Ruchi Acharya

From my mother I learnt
how to winnow the puzzling words
of Devanagari,
how to stitch them
and build a world of paradise.
She speaks Hindi,
language of dancing peacocks,
marigold gardens.
It sounds like tuning a Sitar.
Time flies by,
I’m stuck in a language trap
in a foreign land,
a thousand miles away
from Taj Mahal.
I stammer, I stay quiet,
I restrict myself
and fall behind.
At the end of the tunnel
I swept back to the beginning
How my mother taught me
the meaning of these words:
‘Himmat’, ‘Vishwas’, and ‘Vijay’
‘Courage’, ‘trust’, and ‘victory’.
Determined I wonder,
Do we speak languages or do
languages speak to us?
That starry night I realize
our emotions value language,
I smile
the moment I recite
Kavita on the stage.
I am wearing my mother’s saree,
A carefully placed 
red dot on my head.
Now, I can trust myself
No longer am I afraid of 
speaking another
I trace my steps back to
where my journey started and
I can see my mother fetching
water from the well.
Her bangles rattle and 
her mind is lost staring
into hollow darkness.
She sits on her rocking chair
with a cup of Chai, wrapped
in her Pashmina shawl
in the wooden cabin
amidst the Kashmir valleys
The Anjora rabbit hops,
she waits and notices
a younger reflection of
herself paving the way.
She runs, they meet and hug
and write Kavita like good-old days.


Ruchi Acharya is a Business Analyst by profession.

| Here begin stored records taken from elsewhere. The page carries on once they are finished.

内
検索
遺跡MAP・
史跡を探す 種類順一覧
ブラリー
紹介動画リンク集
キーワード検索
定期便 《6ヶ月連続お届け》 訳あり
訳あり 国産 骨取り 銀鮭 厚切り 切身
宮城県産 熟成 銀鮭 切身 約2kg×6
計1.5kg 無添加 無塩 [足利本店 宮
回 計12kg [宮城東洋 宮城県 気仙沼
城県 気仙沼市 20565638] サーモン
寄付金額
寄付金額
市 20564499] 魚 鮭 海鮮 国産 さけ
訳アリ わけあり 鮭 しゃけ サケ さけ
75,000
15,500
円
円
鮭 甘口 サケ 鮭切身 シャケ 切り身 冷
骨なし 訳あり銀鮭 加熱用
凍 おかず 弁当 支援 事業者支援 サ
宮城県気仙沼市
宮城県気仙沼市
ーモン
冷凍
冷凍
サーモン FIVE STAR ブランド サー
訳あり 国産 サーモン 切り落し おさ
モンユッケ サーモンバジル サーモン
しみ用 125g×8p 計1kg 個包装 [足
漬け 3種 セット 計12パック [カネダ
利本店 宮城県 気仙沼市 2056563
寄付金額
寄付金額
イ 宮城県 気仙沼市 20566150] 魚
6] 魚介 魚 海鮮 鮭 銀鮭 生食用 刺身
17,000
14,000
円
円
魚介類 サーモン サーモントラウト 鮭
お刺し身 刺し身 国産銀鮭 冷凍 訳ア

She is an Oxford University summer graduate in English Literature. She has been a contributor to multiple writing platforms such as The Pangolin Review, Overachiever magazine, Rigorous Magazine, Detester magazine, Loose Tooth Magazine, Rhodora, Borderless Journal, and Mulberry Literary review among 50 others. Currently, she lives in India with her two-year-old doe.